What to do:
Copy the lines in the listing exactly, starting at the line that contains "ajanlarına yönelik talebiniz" and ending at the line that contains "ож кілька корисних". Leave the pictures out of your copy.

*** Opening Data for this exercise ***

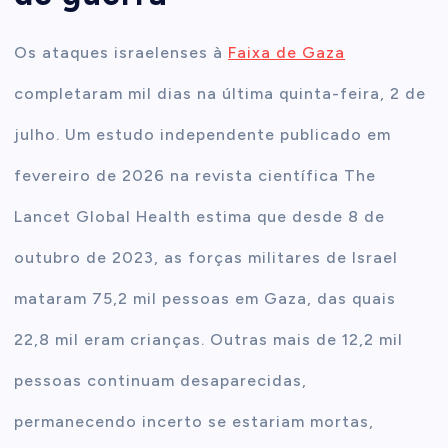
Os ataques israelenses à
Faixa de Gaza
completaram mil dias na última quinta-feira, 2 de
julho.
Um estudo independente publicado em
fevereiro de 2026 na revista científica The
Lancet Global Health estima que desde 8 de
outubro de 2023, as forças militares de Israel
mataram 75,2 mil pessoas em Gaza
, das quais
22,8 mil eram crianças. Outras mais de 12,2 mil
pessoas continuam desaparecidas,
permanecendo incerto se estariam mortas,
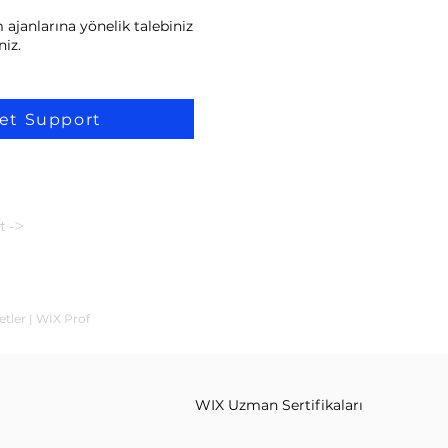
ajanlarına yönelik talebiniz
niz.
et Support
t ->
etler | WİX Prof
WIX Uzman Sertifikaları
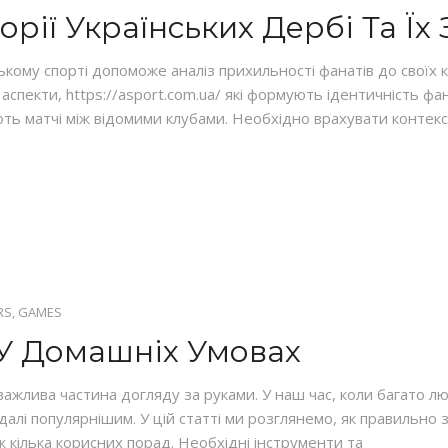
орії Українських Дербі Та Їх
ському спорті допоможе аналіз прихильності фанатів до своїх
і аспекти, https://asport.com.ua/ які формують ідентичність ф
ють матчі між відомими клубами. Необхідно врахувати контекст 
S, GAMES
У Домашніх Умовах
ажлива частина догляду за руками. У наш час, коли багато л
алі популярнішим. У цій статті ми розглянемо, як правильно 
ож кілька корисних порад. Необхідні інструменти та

*** Closing Data for this exercise ***
*** Opening Data for this exercise ***

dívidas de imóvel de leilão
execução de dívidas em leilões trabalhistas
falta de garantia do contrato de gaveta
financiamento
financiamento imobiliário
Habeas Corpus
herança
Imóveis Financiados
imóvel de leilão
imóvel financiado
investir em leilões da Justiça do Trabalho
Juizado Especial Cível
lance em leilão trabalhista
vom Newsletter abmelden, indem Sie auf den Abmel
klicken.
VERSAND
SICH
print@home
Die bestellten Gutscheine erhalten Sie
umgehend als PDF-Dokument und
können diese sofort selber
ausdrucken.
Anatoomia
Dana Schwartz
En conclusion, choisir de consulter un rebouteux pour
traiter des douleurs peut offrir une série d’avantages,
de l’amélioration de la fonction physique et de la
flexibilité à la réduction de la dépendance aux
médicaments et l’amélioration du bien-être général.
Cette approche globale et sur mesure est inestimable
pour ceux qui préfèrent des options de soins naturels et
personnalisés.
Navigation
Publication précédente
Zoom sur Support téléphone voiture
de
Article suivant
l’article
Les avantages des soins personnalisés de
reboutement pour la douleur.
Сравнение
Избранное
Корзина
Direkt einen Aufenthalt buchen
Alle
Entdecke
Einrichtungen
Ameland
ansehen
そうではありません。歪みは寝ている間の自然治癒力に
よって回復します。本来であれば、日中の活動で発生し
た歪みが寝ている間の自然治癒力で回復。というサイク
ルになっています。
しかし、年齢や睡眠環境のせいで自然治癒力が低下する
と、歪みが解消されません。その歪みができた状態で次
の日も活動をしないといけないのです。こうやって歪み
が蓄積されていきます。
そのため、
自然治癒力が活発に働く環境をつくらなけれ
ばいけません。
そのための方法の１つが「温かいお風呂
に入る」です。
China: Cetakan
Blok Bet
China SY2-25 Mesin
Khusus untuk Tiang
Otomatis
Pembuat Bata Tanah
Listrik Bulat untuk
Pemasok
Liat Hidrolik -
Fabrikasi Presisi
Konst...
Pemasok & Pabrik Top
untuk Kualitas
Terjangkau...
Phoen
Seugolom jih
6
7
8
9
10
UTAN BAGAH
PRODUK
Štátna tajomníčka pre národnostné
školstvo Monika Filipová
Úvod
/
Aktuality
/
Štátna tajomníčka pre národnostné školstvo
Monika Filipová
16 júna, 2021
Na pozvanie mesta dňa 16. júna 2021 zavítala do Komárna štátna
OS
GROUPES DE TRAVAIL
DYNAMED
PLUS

*** Closing Data for this exercise ***

Exercise result:
ajanlarına yönelik talebiniz
niz.
et Support
t ->
etler | WİX Prof
WIX Uzman Sertifikaları
орії Українських Дербі Та Їх
ському спорті допоможе аналіз прихильності фанатів до своїх
і аспекти, https://asport.com.ua/ які формують ідентичність ф
ють матчі між відомими клубами. Необхідно врахувати контекст 
S, GAMES
У Домашніх Умовах
ажлива частина догляду за руками. У наш час, коли багато л
алі популярнішим. У цій статті ми розглянемо, як правильно 
ож кілька корисних порад. Необхідні інструменти та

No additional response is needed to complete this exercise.